DIRECTIVE: According to the excerpt on handling PHP form input, which superglobal array lets a script work with both GET and POST requests?

In this example, we first check that the submit button was clicked, then we validate that the user input is correct. Similar to GET input, we can again use array notation:

Listing 5.2: An HTML form with array notation

<form method="post">

<p>

Please choose all languages you currently know or

would like to learn in the next 12 months.

</p>

<p>

<label>

<input type="checkbox"

name="languages[]"

value="PHP" />

PHP

</label>

<label>

<input type="checkbox"

name="languages[]"

value="Perl" />

Perl

</label>

<label>

<input type="checkbox"

name="languages[]"

value="Ruby" />

Ruby

</label>

<br />

<input type="submit" value="Send" name="poll" />

</p>

</form>

The form above has three checkboxes, all named languages[]; these will all be added individually to an array called languages in the $_POST superglobal array—just like when you use an empty key (e.g. $array[] = "foo") to append a new element to an existing array in PHP. Once inside your script, you will be able to access these values as follows:

Listing 5.3: Handling POST input

foreach ($_POST['languages'] as $language) {

switch ($language) {

case 'PHP' :

echo "PHP? Awesome! <br />";

break;

case 'Perl' :

echo "Perl? Ew. Just Ew. <br />";

break;

case 'Ruby' :

echo "Ruby? Can you say... 'bandwagon?' <br />";

break;

default:

echo "Unknown language!";

}

}

When You Don’t Know How Data Is Sent

If you need to write a script that is supposed to work just as well with both GET and POST requests, you can use the $_REQUEST superglobal array. This array is filled in using data from different sources in an order specified by a setting in your php.ini file (usually, EGPCS, meaning Environment,Get, Post, Cookie and Built-in variableS. Note that $_REQUEST only contains cookie, GET, and POST information).

The problem with using this approach is that, technically, you don’t know where the data comes from. This is a potentially major security issue that you should be fully aware of. This problem is discussed in more detail in the Security chapter.

Managing File Uploads

File uploads are an important feature for many Web applications; improperly handled, they are also extremely dangerous—imagine how much damage allowing an arbitrary file to be uploaded to a sensitive location on your server’s hard drive could be!

(Figure understanding tasks)
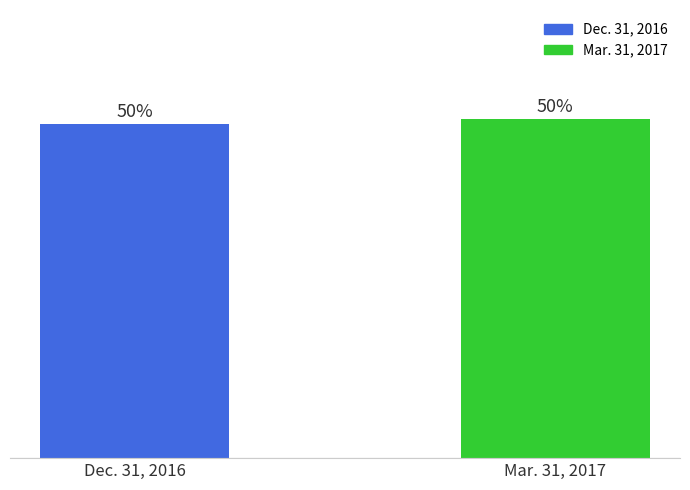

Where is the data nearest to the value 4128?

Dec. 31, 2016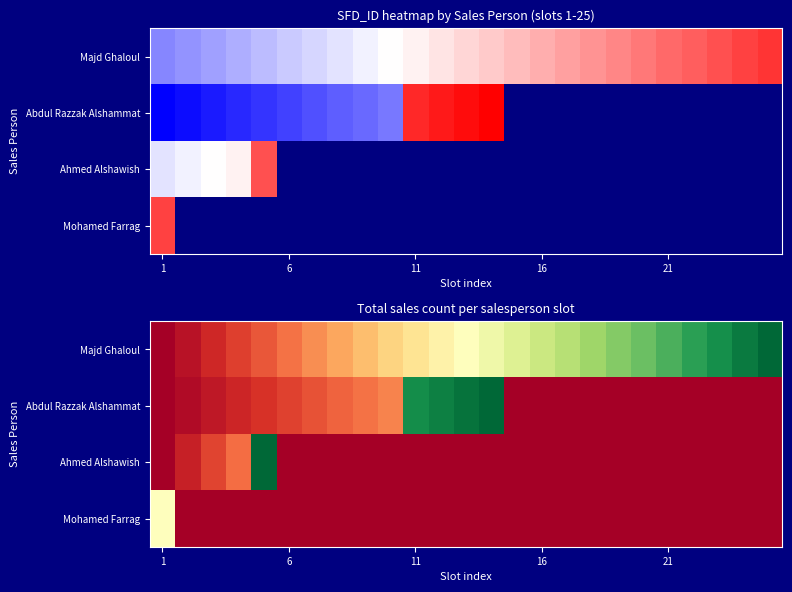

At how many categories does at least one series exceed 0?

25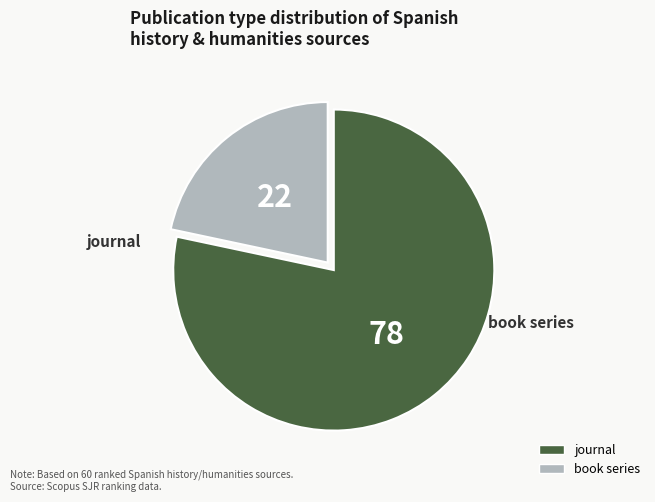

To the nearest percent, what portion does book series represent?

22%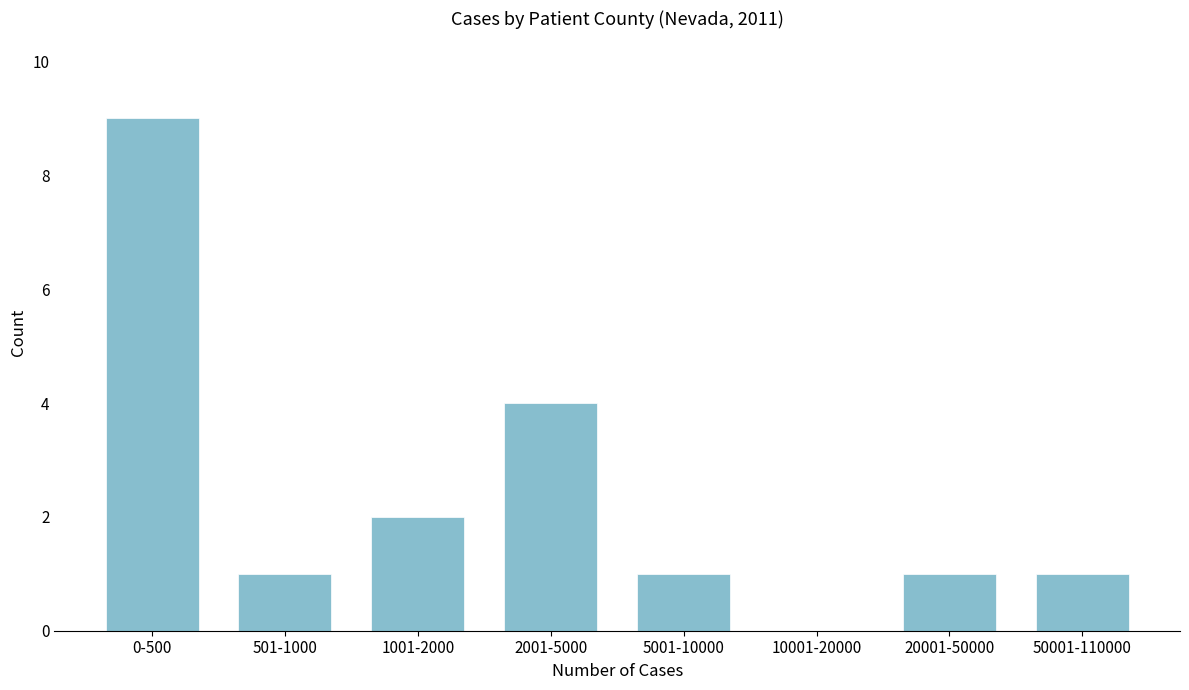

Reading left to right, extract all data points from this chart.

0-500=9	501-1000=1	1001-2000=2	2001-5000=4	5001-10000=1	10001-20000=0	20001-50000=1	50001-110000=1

YOUR SOLUTION: The $_REQUEST superglobal array.